Which brings us back to the damage I caused when speeding in reverse, around midnight, trying to get to work on time. Our driveway is bordered on either side by scraggly — but well-rooted — trees, neither of which is especially attractive and both of which we could easily do without.

They stand like greedy sentries, just waiting for you to steer poorly, turning a micro-second’s bad judgment into months of paying a steep bill that you never anticipated and surely cannot afford.

When you screw up on a computer, you can always hit the undo button. Suddenly all is well again, and it’s like it never happened.

In real life, however, there is no Control Z.

You are beyond the time-space continuum, and all you can do is drive the car to a fix-it guy who will invariably gouge you.

“Seriously?” I asked after he’d handed me his estimate, which might have fed a family of five in Finland for a year. “All I did was break that plastic guard over the taillight: a few scratches, maybe.”

“Hey, pal,” he said, “you can always go someplace else.”

And there’s the rub.

Who wants to get back into that sewer after having survived it once?

All you can do is say, “Thank you, sir,” and take the blow.

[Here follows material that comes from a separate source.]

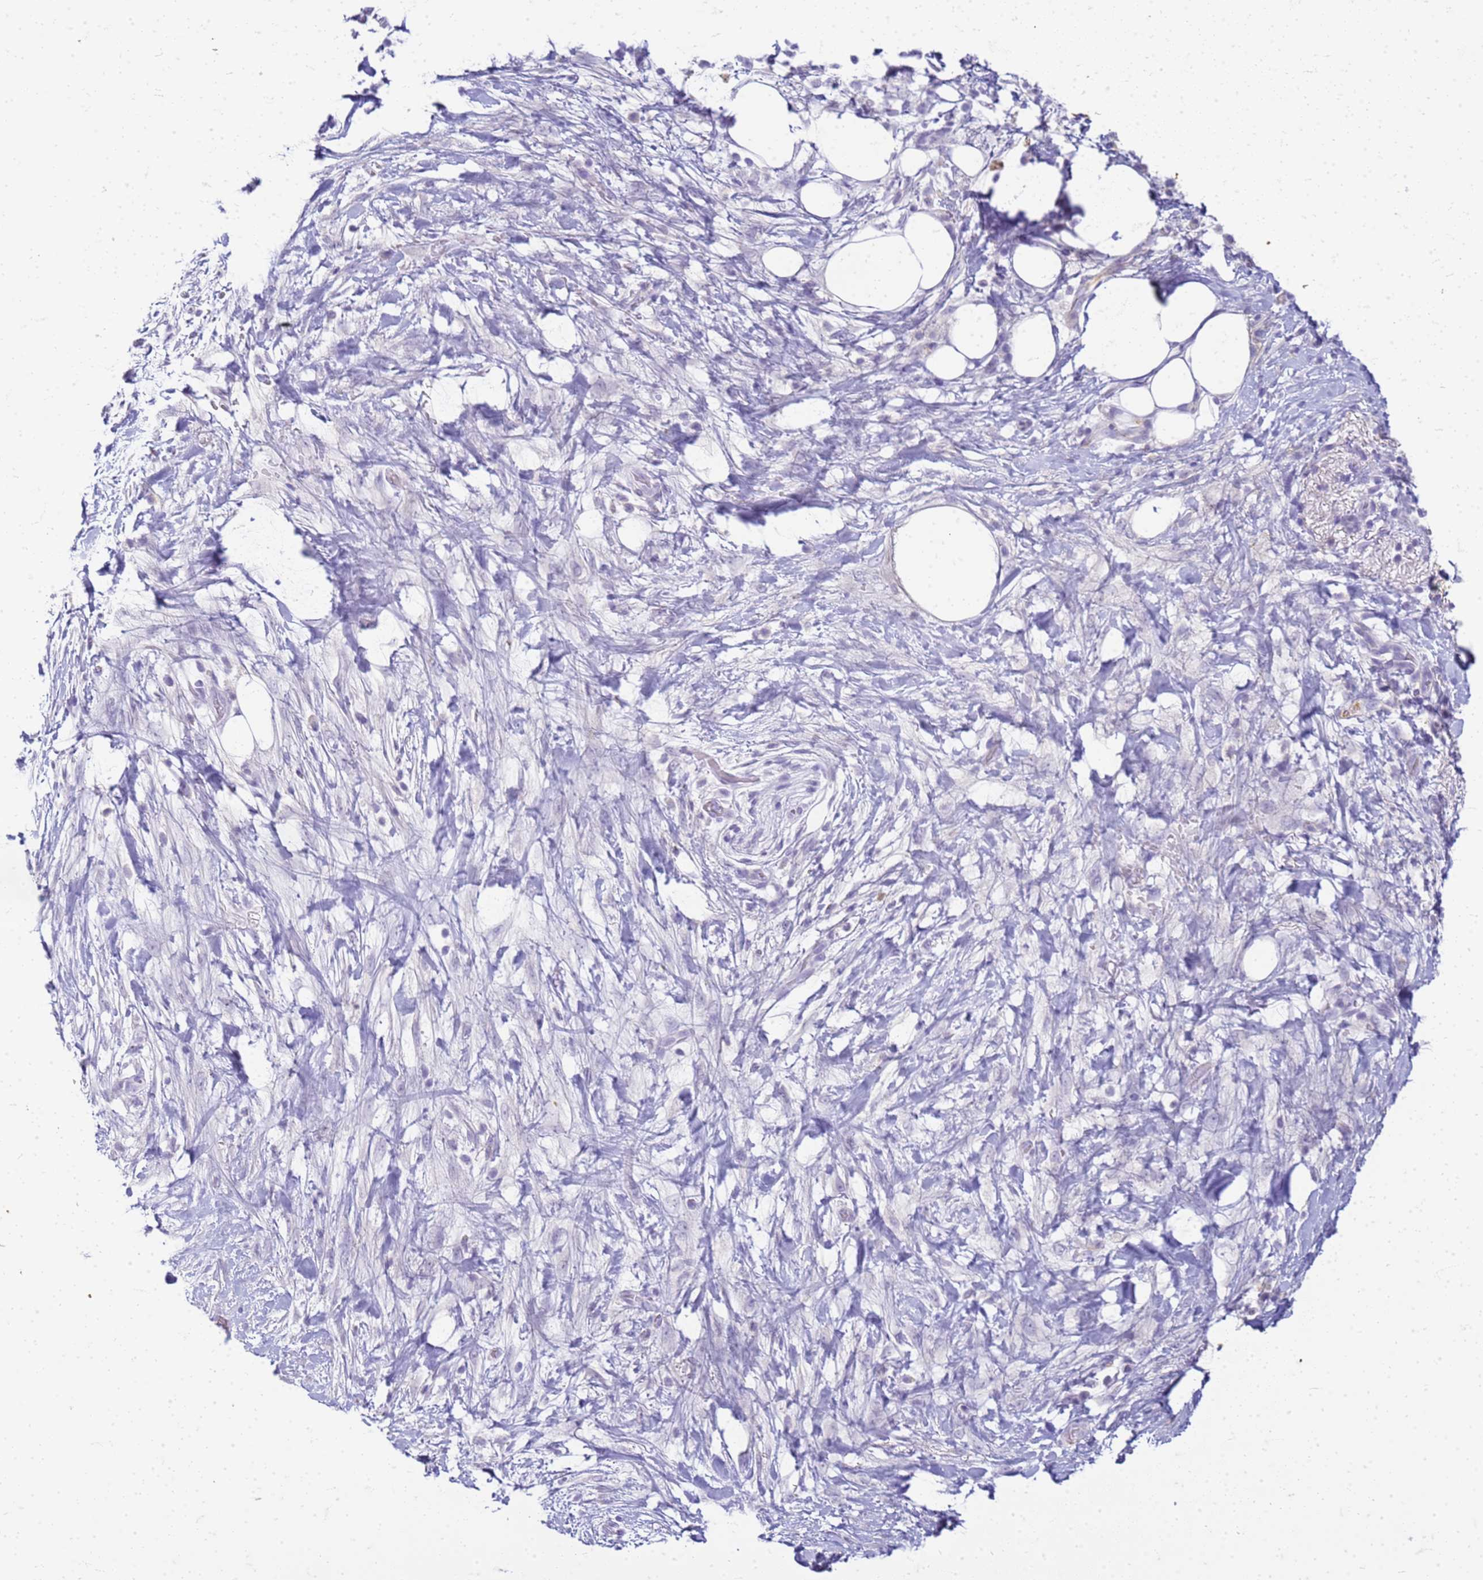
{"staining": {"intensity": "negative", "quantity": "none", "location": "none"}, "tissue": "pancreatic cancer", "cell_type": "Tumor cells", "image_type": "cancer", "snomed": [{"axis": "morphology", "description": "Adenocarcinoma, NOS"}, {"axis": "topography", "description": "Pancreas"}], "caption": "Tumor cells are negative for protein expression in human pancreatic cancer. (DAB immunohistochemistry, high magnification).", "gene": "CFAP100", "patient": {"sex": "female", "age": 72}}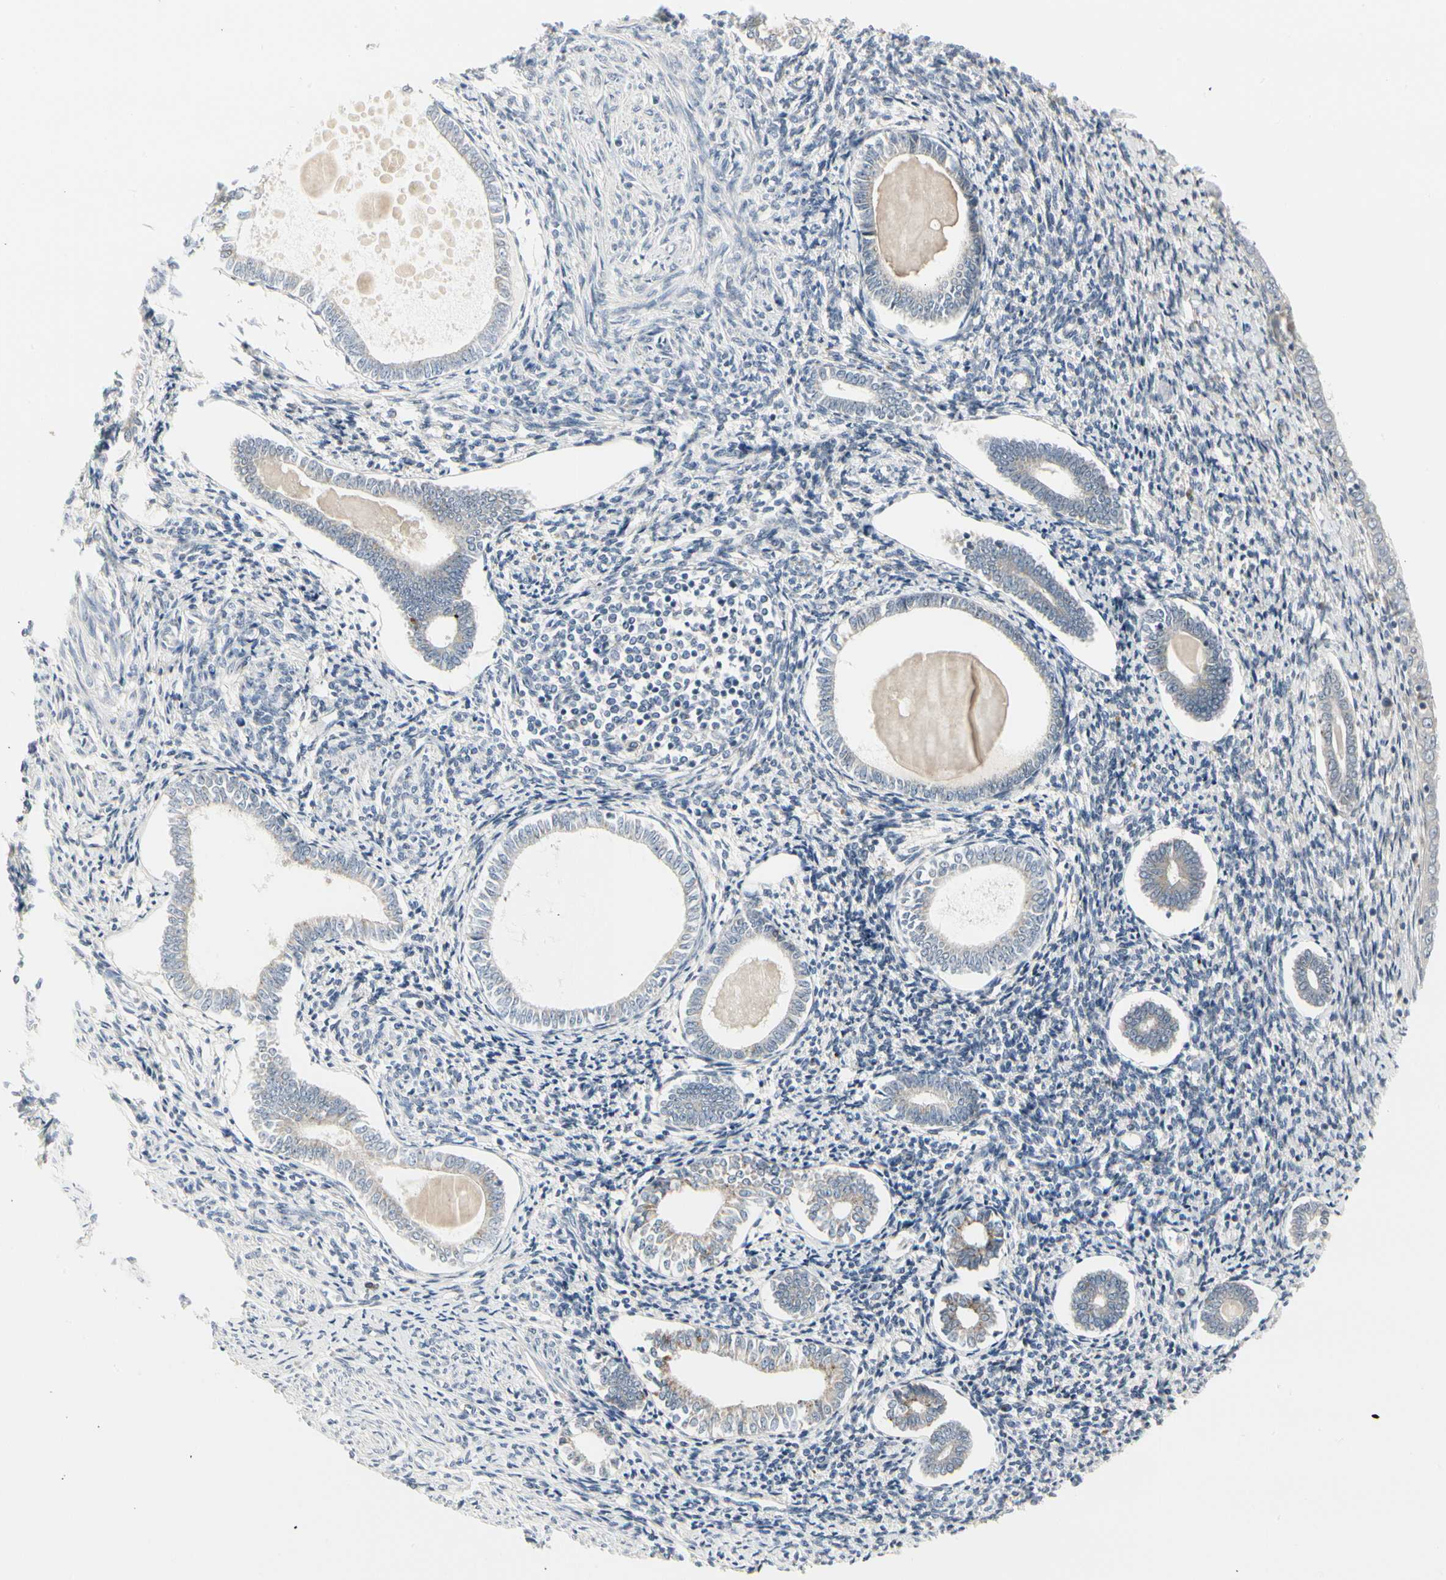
{"staining": {"intensity": "negative", "quantity": "none", "location": "none"}, "tissue": "endometrium", "cell_type": "Cells in endometrial stroma", "image_type": "normal", "snomed": [{"axis": "morphology", "description": "Normal tissue, NOS"}, {"axis": "topography", "description": "Endometrium"}], "caption": "The photomicrograph displays no staining of cells in endometrial stroma in normal endometrium.", "gene": "GRN", "patient": {"sex": "female", "age": 71}}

It’s only money, right? At least I have my health, though I’ve been battling a crippling chest cold and monstrous tooth pain for weeks.

As T.S. Eliot has written, “April is the cruelest month.”

And in this, my personal wasteland, all I needed was to see one of the Catholic church’s landmarks, the Cathedral of Notre Dame in Paris, burning into the night, everyone stunned, helpless to end it.

At the start of Holy Week, no less.

I couldn’t stop my tears.

With apologies to that popular Christmas carol and with full, enviable and compassionate appreciation that your life has to be better than mine, I’d like to suggest that we need a little Easter, right this very minute.